Violent "Counter-Jihadism"

What — and Who — Inspired Anders Behring Breivik’s Violence?

Øyvind Strømmen


Like many of the violent jihadists he so feared, the man responsible for last week’s attacks in Norway seems to have been radicalized via the Internet.

ØYVIND STRØMMEN is a Norwegian journalist and a contributor to a forthcoming book on right-wing extremism published by the Green European Foundation.

When the bomb exploded in central Oslo last Friday, transforming parts of the city into something resembling a war zone, many suspected that Islamists were to blame. I admit that I was one of them.

Others did more than suspect — they indicted. Pamela Geller, an influential anti-Muslim blogger and activist in the United States, resorted to her customary form of sarcasm. “But remember, jihad is not the problem,” she wrote shortly after the attack. “New York’s 9/11, London’s 7/7, Madrid’s 3/11, Bali, Mumbai, Beslan, Moscow … is not the problem. ‘Islamophobia is the problem.’ Repeat after me as you bury the dead, ‘Islamophobia is the probem [sic], Islamophobia is the problem.’ ”
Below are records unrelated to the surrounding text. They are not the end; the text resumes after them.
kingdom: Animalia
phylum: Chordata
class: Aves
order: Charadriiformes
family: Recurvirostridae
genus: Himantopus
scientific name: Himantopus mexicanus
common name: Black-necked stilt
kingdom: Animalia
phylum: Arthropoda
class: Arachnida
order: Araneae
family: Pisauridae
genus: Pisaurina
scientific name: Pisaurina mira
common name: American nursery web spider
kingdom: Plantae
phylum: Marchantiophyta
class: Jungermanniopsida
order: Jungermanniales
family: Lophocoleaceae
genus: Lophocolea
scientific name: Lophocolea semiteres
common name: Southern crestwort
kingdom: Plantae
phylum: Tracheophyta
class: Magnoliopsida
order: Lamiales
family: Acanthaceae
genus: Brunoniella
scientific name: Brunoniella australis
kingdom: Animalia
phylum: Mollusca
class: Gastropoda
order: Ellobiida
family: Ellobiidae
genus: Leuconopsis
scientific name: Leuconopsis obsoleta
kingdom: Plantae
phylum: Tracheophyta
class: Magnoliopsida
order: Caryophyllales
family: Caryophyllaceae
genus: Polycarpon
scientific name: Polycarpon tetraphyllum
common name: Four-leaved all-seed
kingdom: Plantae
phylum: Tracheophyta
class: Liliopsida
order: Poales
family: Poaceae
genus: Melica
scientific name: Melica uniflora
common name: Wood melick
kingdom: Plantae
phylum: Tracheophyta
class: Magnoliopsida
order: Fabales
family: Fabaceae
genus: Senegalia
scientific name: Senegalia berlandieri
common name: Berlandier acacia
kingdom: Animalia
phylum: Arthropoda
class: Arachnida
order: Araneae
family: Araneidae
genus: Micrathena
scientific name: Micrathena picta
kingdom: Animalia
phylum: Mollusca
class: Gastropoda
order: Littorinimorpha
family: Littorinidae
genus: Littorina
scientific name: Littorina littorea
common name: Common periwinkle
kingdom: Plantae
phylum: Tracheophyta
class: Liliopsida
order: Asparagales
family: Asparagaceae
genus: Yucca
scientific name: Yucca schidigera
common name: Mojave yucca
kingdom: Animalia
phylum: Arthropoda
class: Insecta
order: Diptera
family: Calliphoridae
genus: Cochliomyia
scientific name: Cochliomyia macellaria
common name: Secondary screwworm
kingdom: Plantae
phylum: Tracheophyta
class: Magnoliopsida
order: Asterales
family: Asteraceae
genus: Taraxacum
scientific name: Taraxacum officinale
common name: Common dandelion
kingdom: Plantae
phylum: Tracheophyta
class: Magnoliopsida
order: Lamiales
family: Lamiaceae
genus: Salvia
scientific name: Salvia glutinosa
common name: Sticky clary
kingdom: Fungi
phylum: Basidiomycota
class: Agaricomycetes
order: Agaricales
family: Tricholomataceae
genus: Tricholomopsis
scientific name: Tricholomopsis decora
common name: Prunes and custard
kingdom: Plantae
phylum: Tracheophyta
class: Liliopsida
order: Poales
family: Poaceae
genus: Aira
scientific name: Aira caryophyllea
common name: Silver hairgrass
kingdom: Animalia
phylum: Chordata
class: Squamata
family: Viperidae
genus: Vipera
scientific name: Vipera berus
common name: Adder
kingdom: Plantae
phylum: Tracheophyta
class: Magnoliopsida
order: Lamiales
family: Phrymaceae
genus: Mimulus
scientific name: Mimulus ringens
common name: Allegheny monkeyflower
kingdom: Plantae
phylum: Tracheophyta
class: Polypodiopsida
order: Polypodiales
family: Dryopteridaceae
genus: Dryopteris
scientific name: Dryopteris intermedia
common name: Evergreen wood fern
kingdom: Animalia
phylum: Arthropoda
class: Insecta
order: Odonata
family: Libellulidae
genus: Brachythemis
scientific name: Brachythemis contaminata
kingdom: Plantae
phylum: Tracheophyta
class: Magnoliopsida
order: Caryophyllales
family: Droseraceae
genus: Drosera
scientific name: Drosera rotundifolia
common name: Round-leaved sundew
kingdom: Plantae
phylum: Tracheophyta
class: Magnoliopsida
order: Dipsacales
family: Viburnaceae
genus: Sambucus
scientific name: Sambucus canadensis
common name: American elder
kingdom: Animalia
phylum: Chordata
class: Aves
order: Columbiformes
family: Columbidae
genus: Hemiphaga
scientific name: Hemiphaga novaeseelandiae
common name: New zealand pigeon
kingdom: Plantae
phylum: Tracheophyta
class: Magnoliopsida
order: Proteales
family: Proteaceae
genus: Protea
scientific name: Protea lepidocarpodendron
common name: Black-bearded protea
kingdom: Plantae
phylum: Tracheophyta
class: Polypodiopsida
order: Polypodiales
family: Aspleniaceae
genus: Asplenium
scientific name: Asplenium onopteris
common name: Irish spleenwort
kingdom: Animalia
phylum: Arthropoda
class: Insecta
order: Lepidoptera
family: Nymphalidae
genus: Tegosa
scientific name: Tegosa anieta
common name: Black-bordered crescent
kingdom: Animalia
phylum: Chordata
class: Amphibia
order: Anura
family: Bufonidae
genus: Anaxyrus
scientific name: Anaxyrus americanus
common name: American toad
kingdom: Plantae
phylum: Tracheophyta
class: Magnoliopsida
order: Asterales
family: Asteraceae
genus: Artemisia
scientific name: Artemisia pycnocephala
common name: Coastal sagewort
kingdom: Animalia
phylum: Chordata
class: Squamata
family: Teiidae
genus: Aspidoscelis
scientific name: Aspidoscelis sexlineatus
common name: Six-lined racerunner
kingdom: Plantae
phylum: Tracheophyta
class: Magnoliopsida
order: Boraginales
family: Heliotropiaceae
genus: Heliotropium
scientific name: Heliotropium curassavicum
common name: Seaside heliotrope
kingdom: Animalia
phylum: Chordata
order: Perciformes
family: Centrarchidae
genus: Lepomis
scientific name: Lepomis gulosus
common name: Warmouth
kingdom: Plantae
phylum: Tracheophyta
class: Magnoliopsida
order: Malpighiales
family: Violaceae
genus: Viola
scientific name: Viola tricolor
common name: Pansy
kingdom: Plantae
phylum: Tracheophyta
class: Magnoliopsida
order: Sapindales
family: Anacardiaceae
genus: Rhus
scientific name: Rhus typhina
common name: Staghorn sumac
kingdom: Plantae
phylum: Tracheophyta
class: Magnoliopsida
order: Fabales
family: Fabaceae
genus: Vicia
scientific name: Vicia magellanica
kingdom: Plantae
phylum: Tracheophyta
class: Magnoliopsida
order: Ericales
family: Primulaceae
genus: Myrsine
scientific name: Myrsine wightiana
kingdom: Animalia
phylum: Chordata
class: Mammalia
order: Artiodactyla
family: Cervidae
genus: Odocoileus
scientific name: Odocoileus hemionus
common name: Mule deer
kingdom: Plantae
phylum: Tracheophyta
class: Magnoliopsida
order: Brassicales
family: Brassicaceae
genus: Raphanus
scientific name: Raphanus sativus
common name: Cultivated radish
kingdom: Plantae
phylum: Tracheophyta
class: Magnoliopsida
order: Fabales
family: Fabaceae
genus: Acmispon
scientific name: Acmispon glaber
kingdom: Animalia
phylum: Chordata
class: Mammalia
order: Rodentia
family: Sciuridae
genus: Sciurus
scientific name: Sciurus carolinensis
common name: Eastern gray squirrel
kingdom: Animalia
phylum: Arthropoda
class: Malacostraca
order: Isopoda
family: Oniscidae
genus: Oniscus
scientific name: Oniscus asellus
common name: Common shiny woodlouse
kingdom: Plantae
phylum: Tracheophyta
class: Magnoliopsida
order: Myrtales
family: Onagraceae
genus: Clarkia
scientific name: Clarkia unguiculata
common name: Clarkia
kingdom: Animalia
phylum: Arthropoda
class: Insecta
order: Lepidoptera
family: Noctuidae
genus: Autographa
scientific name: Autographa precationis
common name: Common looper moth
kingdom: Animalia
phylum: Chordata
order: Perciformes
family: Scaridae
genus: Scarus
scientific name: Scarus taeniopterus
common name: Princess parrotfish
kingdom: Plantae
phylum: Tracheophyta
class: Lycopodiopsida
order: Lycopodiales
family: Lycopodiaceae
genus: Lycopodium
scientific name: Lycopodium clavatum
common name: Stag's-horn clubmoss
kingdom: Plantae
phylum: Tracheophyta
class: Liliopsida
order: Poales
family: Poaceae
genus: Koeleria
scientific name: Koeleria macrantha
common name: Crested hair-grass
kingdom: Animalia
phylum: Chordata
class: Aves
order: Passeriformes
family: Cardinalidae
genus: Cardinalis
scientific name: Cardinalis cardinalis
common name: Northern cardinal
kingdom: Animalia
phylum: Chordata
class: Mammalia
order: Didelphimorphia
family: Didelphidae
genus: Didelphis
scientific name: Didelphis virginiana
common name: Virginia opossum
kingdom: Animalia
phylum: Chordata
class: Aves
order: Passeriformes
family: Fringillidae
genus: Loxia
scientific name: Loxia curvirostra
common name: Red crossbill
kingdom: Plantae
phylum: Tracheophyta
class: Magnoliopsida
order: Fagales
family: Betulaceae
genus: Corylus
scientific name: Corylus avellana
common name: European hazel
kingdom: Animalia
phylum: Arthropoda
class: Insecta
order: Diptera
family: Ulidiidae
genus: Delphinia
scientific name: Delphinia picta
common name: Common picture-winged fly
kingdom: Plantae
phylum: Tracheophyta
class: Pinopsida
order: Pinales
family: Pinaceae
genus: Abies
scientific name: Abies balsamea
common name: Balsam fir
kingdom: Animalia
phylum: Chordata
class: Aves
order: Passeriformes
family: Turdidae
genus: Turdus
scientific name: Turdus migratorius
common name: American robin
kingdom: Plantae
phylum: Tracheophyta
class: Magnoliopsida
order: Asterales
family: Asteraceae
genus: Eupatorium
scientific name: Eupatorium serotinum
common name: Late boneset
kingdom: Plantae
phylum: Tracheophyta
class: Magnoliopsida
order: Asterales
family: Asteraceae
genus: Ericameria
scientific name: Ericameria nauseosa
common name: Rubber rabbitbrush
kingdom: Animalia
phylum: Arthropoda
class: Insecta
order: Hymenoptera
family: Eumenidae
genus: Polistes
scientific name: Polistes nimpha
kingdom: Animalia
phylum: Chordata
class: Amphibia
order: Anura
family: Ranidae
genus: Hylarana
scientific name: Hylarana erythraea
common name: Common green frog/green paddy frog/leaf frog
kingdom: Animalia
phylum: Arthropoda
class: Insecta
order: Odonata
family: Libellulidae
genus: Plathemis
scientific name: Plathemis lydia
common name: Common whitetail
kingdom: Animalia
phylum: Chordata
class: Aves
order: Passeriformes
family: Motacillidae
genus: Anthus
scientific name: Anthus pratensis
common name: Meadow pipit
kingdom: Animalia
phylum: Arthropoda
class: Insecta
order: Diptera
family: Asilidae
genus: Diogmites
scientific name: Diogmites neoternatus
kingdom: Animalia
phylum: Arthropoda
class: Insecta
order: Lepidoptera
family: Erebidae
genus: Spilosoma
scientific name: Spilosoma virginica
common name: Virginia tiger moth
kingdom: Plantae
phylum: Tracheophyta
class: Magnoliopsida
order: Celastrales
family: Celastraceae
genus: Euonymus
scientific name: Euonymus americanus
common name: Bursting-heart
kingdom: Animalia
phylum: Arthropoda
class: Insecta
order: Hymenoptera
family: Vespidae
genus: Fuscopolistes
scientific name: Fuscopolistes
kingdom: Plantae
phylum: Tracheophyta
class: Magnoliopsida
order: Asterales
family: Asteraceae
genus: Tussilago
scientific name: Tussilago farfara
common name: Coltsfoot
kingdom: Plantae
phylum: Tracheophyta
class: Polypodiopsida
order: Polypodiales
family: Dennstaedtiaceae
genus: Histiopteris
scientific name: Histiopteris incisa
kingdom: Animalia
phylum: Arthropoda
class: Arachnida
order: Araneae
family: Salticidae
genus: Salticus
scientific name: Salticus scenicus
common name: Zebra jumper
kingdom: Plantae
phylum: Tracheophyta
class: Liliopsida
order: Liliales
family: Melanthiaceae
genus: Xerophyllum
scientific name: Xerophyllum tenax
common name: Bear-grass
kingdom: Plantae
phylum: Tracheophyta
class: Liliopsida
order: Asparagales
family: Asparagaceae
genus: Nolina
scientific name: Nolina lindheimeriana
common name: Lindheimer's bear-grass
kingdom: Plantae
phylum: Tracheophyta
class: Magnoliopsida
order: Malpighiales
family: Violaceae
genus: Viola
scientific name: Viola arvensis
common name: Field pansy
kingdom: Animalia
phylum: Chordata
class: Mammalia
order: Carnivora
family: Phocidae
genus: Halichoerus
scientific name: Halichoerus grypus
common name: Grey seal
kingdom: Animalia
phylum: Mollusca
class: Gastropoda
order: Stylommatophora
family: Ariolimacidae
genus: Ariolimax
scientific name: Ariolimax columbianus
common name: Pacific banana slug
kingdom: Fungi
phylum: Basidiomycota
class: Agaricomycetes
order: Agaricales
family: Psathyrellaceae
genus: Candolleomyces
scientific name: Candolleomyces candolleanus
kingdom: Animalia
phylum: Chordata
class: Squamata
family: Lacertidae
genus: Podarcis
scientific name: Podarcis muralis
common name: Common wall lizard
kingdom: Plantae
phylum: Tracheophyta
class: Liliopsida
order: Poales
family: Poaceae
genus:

Geller’s readers joined in. “Europe has been infected with venomous parasitic vermin,” one wrote, pointing to a list of Islamist terrorist attacks. Mocking the U.S. Department of Homeland Security’s concerns about right-wing extremists, another wrote: “You sure it wasn’t white males with hoods and sunglasses and back packs? DHS told me those were the people to worry about.”

Such jibes rang hollow when it emerged that the murderer was not far removed from that stereotype. Anders Behring Breivik, who has confessed to carrying out the attacks, is a blond, blue-eyed Norwegian man who loathes Islam, fears the “Islamization” of Europe, and fancies himself a “cultural conservative.” He sees himself as a hero of the future Europe, as a crusader of sorts, in a battle against the “cultural Marxists” and “suicidal humanists” in control of Norway and other European countries.